Salt Lake City parents fume: What were school lunch workers thinking?

Salt Lake City parents fume: What were school lunch workers thinking?
Sen. Todd Weiler, R-Woods Cross, left, and Sen. Jim Dabakis, D-Salt Lake City, speak to reporters in the doorway of Uintah Elementary School before stopping in for school lunch on Thursday. The school district apologized after about 30 students at the Salt Lake City school had their lunches thrown out because of outstanding balances on their food accounts. (Rick Bowmer / Associated Press)

As thousands of parents fume online, Utah school officials put a cafeteria manager and supervisor of a Salt Lake City elementary school on leave after the lunch food trays of 40 children were taken away and thrown out because there was no money in the students' lunch accounts.

The announcement, posted on the Salt Lake City School District's Facebook page on Friday morning, came after officials issued a public apology on the same social media forum.
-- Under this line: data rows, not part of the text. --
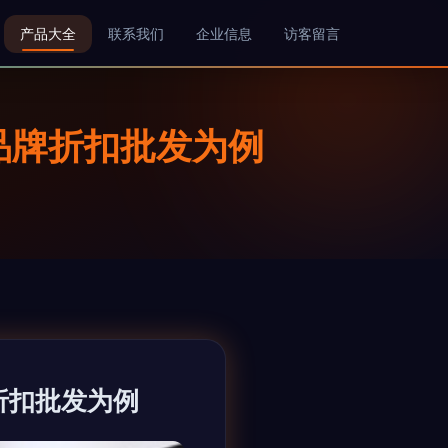
产品大全
联系我们
企业信息
访客留言
”品牌折扣批发为例
折扣批发为例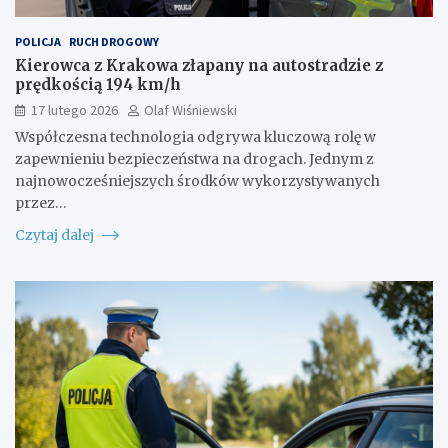
POLICJA
RUCH DROGOWY
Kierowca z Krakowa złapany na autostradzie z
prędkością 194 km/h
17 lutego 2026
Olaf Wiśniewski
Współczesna technologia odgrywa kluczową rolę w
zapewnieniu bezpieczeństwa na drogach. Jednym z
najnowocześniejszych środków wykorzystywanych
przez…
Czytaj dalej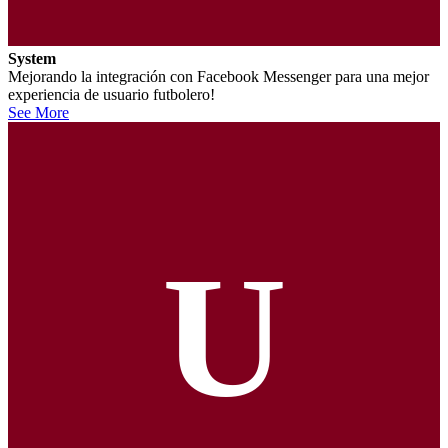
System
Mejorando la integración con Facebook Messenger para una mejor
experiencia de usuario futbolero!
See More
U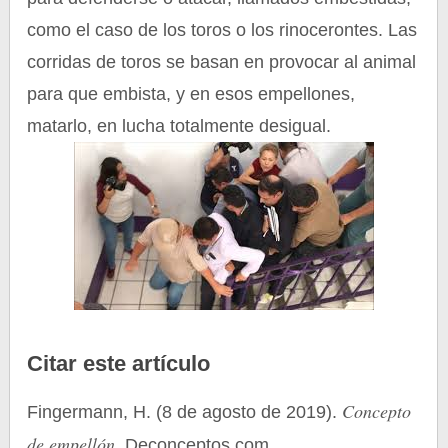
como el caso de los toros o los rinocerontes. Las
corridas de toros se basan en provocar al animal
para que embista, y en esos empellones,
matarlo, en lucha totalmente desigual.
Citar este artículo
Concepto
Fingermann, H. (8 de agosto de 2019).
de empellón
. Deconceptos.com.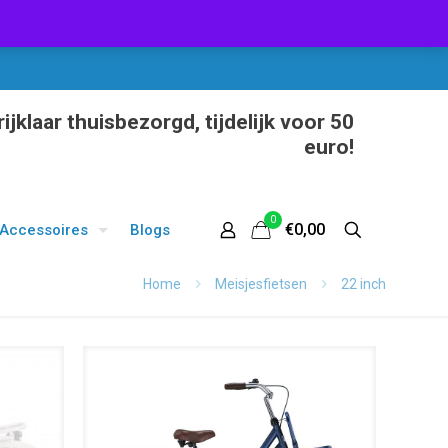
ijklaar thuisbezorgd, tijdelijk voor 50
euro!
0
€0,00
Accessoires
Blogs
Home
Meisjesfietsen
22 inch
UITVERKOOP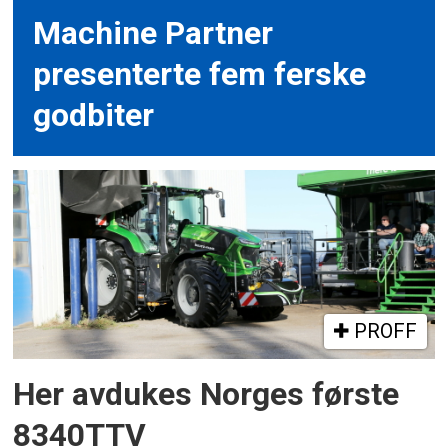
Machine Partner
presenterte fem ferske
godbiter
PROFF
Her avdukes Norges første
8340TTV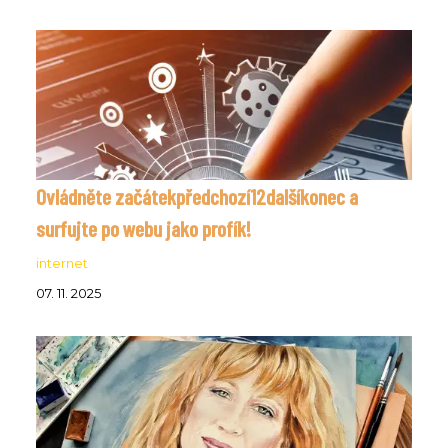
Ovládněte začátekpředchozí12dalšíkonec a
surfujte po webu jako profík!
internet
07. 11. 2025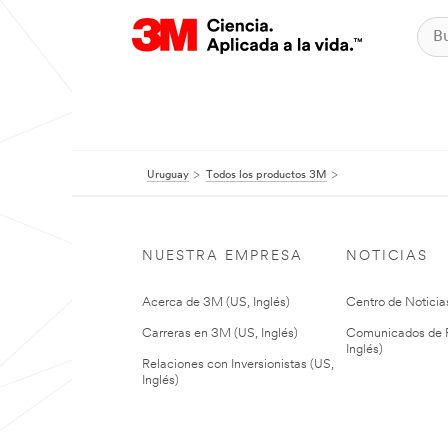
Uruguay
Todos los productos 3M
NUESTRA EMPRESA
NOTICIAS
Acerca de 3M (US, Inglés)
Centro de Noticias
Carreras en 3M (US, Inglés)
Comunicados de P
Inglés)
Relaciones con Inversionistas (US,
Inglés)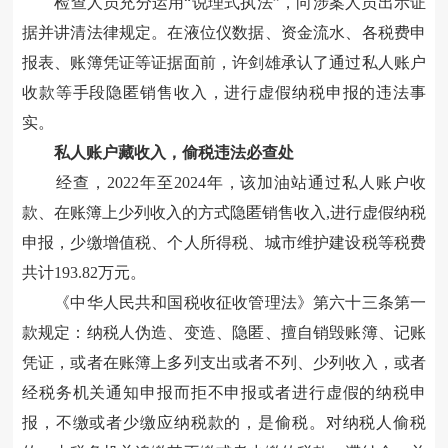
检查人员充分运用“说理式执法”，向涉案人员出示证
据并讲清法律规定。在液位仪数据、资金流水、各税费申
报表、账簿凭证等证据面前，许剑雄承认了通过私人账户
收款等手段隐匿销售收入，进行虚假纳税申报的违法事
实。
私人账户藏收入，偷税违法必查处
经查，2022年至2024年，该加油站通过私人账户收
款、在账簿上少列收入的方式隐匿
销售
收入,进行虚假纳税
申报，少缴增值税、个人所得税、城市维护建设税等税费
共计193.82万元。
《中华人民共和国税收征收管理法》第六十三条第一
款规定：纳税人伪造、变造、隐匿、擅自销毁账簿、记账
凭证，或者在账簿上多列支出或者不列、少列收入，或者
经税务机关通知申报而拒不申报或者进行虚假的纳税申
报，不缴或者少缴应纳税款的，是偷税。对纳税人偷税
"This situation could have and should have been handled in a different manner. We apologize," the district stated on its Facebook page.

School officials also explained on their page why the lunches were seized in the first place:

School food service managers had called parents on Monday and Tuesday to inform them of negative balances on their kids' accounts.

"When lunch time came [on Tuesday], students who still had negative balances were told they could not have a full meal but were given a piece of fruit and milk for lunch," officials wrote.  "The district does this so children who don't have money for lunch can at least have some food and not go without."

Children are served lunch before they get to the computer for payment, which is why those who didn't have enough money in their accounts had their normal food trays taken from them.

Lunches for elementary school students are $2, according to Salt Lake City School District's website.

But the statement did not appease many people -- nearly 7,000 had commented on the school's Facebook page -- and few seemed satisfied with the explanation.

"Is this what America has become??? Money is much more important than feeding children?" one commenter wrote.

Others demanded repercussions:

"I believe someone needs to be fired. This is not acceptable and that person does not need to be in any position that this could happen," another commenter said.

"These were the actions of a bully," another woman wrote. "Taking food away from children or adults and throwing it in the garbage is not only a waste of food and money, it is mean and stupid. ...

"I join the many voices outraged by this event. Children should never be deprived of food for any reason and should never be humiliated by people in authority. This was an unconscionable act and deserves swift and harsh response to prevent it EVER happening again."

In the apology, the district seemed to expect such feedback.

"We understand the feelings of upset parents and students who say this was an embarrassing and humiliating situation," the district wrote in the apology. "We again apologize and commit to working with parents in rectifying this situation and to ensuring students are never treated in this manner again."